Sub-Saharan Africa set a new milestone
for a third consecutive year, implementing 107 reforms in the past year,
up from 83 the previous year. In addition, this year also saw the
highest number of economies carrying out reforms, with 40 of the
region’s 48 economies implementing at least one reform, compared to the
previous high of 37 economies two years ago. The region is home to four
of this year’s top 10 improvers – Togo, Kenya, Côte d’Ivoire and Rwanda.
While reforms in the region were wide-ranging, many improvements
focused on easing property registration and resolving insolvency.
Whither Nigeria?
Unlike in 2018, Nigeria’s aggressive
push to make a difference, which made her to rank among top 10 most
improved economies in ease of doing business dropped in 2019, leaving
Mali to displace it from the position it occupied in 2018. This is
because Nigeria was only able to make impactful reforms in three areas,
which made it to drop from 145 to 146 positions in 2019.
The reforms are in the areas of starting
a business, getting electricity and trading across the borders. The
country did not do well as regards registering properties in the review
period.
According to the 2019 report, Nigeria
made starting a business easier by reducing the time needed to register a
company at the corporate affairs commission and introducing an online
platform to pay stamp duty. This reform applies to both Kano and Lagos.
Also, Nigeria made getting electricity easier by requiring that the
distribution companies obtain the right of way on behalf of the
customers and by turning on the electricity once the meter is installed.
This reform applies to both Kano and Lagos.
Meanwhile, the World Bank revealed in
the report that in Kano, Nigeria made property registration less
transparent by no longer publishing online the fee schedule and the list
of documents necessary to register a property.

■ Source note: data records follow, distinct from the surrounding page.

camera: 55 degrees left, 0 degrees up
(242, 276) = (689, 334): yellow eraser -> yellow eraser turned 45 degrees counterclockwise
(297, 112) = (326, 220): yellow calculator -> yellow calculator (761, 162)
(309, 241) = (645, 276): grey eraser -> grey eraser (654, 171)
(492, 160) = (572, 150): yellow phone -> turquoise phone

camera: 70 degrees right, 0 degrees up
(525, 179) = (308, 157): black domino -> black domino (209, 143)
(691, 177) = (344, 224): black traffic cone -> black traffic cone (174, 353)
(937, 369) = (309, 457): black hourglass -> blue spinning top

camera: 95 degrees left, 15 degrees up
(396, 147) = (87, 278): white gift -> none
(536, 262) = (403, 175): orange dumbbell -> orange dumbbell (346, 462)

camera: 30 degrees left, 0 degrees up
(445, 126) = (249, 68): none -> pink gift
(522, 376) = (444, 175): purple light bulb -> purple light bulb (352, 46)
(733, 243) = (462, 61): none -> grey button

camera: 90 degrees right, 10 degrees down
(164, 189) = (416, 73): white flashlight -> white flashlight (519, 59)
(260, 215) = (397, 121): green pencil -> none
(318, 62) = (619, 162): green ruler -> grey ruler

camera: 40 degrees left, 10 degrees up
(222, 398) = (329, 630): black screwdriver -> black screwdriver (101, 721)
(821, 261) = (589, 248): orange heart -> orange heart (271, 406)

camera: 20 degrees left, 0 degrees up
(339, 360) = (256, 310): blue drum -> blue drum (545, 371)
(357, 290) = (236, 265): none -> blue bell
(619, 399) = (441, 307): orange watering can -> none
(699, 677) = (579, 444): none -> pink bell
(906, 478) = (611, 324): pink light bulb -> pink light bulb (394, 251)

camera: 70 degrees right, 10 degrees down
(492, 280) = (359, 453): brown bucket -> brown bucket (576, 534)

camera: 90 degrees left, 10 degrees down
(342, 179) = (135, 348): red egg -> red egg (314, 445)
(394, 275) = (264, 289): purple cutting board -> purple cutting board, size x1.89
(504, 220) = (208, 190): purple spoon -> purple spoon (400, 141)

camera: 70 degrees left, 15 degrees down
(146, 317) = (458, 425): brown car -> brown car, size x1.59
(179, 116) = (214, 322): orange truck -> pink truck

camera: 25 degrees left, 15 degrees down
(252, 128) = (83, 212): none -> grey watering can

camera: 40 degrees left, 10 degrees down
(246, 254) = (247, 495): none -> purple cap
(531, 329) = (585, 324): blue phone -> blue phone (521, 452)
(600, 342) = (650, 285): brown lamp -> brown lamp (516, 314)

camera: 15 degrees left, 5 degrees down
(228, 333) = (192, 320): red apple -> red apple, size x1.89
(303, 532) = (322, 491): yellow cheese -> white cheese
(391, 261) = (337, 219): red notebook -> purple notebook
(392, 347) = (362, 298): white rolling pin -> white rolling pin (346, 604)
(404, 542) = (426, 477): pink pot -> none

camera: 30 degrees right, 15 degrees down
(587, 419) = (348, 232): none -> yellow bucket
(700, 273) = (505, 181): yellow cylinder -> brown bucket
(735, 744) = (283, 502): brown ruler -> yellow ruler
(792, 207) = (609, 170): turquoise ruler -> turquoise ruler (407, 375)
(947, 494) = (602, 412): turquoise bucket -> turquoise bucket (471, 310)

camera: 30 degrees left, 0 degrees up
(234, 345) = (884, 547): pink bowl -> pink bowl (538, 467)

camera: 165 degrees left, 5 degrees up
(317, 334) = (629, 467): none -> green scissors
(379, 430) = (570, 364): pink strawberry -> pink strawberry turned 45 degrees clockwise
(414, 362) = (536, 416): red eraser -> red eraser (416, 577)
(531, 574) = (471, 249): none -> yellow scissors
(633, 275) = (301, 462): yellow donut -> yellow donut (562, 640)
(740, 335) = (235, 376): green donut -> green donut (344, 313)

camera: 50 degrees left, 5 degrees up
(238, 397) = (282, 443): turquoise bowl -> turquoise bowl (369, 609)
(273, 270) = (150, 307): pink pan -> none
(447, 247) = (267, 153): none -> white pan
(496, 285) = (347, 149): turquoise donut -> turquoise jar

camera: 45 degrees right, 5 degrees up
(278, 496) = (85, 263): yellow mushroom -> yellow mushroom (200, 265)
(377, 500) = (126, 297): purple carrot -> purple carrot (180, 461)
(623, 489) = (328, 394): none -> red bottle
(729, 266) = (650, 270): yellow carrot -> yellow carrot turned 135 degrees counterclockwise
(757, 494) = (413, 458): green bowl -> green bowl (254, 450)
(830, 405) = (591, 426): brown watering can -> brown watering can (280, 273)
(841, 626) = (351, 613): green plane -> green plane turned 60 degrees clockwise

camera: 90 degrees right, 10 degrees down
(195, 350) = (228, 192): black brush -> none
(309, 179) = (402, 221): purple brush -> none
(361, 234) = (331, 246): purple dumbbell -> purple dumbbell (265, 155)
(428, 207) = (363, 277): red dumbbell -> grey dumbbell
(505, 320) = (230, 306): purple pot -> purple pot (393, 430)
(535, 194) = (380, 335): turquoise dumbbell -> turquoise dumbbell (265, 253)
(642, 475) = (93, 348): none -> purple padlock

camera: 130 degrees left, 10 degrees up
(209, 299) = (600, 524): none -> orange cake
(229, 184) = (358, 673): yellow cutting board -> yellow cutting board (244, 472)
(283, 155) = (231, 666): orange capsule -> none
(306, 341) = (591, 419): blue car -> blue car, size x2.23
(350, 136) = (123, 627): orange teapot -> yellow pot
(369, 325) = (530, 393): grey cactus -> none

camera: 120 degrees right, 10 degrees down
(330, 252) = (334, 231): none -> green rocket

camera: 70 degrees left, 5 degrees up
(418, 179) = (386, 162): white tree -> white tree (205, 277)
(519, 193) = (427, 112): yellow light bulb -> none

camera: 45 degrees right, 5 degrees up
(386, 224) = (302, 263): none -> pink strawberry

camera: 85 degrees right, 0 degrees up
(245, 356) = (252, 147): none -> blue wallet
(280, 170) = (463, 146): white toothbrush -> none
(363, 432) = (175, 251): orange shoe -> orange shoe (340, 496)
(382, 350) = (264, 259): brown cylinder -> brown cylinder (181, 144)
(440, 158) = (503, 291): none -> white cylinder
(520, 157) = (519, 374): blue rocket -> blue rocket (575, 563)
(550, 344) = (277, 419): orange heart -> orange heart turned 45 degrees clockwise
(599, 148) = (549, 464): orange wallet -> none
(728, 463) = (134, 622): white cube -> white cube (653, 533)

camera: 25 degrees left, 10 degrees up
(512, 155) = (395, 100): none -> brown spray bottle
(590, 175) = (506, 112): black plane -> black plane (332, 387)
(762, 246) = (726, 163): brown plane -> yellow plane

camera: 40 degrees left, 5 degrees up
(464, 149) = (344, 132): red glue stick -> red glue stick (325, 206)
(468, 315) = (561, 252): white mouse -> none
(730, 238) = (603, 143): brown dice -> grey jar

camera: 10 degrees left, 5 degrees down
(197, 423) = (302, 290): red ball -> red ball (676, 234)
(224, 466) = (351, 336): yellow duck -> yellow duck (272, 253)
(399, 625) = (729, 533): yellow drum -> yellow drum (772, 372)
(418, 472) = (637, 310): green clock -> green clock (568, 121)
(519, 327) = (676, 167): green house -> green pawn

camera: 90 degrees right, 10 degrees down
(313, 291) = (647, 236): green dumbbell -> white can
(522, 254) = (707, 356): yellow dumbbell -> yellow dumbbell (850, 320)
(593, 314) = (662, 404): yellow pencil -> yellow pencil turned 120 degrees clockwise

But the report also showed that biggest
economy in Africa was able to reduce the time needed to export and
import by implementing joint inspections, the NICIS2 electronic system
and around-the-clock.
The report showed that Nigeria with a
population hovering around 191million and gross national income per
capital of US$2,080, besides ranking 146 out of 190 countries, recorded
an ease of doing business score of 52.89. It ranked 120 in starting a
business and 12th in getting credit and 182 in trading across borders.
Also, score for starting a business (0–100) 82.97, score for getting
credit (0–100) 85.00 and score for trading across borders (0–100) 23.08.
Others include Procedures (number) 8.5 ; Strength of legal rights index
(0–12) 9; Time to export (days) 10.9; Depth of credit information index
(0–8) 8; Documentary compliance (hours) 119; Cost (% of income per
capita) 27.6; Credit bureau coverage (% of adults) 11.0; Border
compliance (hours) 135.4;Minimum capital (% of income per capita) 0.0;
Credit registry coverage (% of adults) 0.8; Cost to export Documentary
compliance (US$) 250; Dealing with construction permits (rank) 149;
Protecting minority investors (rank) 38; Border compliance (US$) 785.7;
Score for dealing with construction permits (0–100) 57.84 and Score for
protecting minority investors (0–100) 66.67 among others.
The Secret
“The private sector is key to creating
sustainable economic growth and ending poverty around the world,” said
World Bank Group President Jim Yong Kim. “Fair, efficient, and
transparent rules, which Doing Business promotes, are the bedrock of a
vibrant economy and entrepreneurship environment. It’s critical for
governments to accelerate efforts to create the conditions for private
enterprise to thrive and communities to prosper.”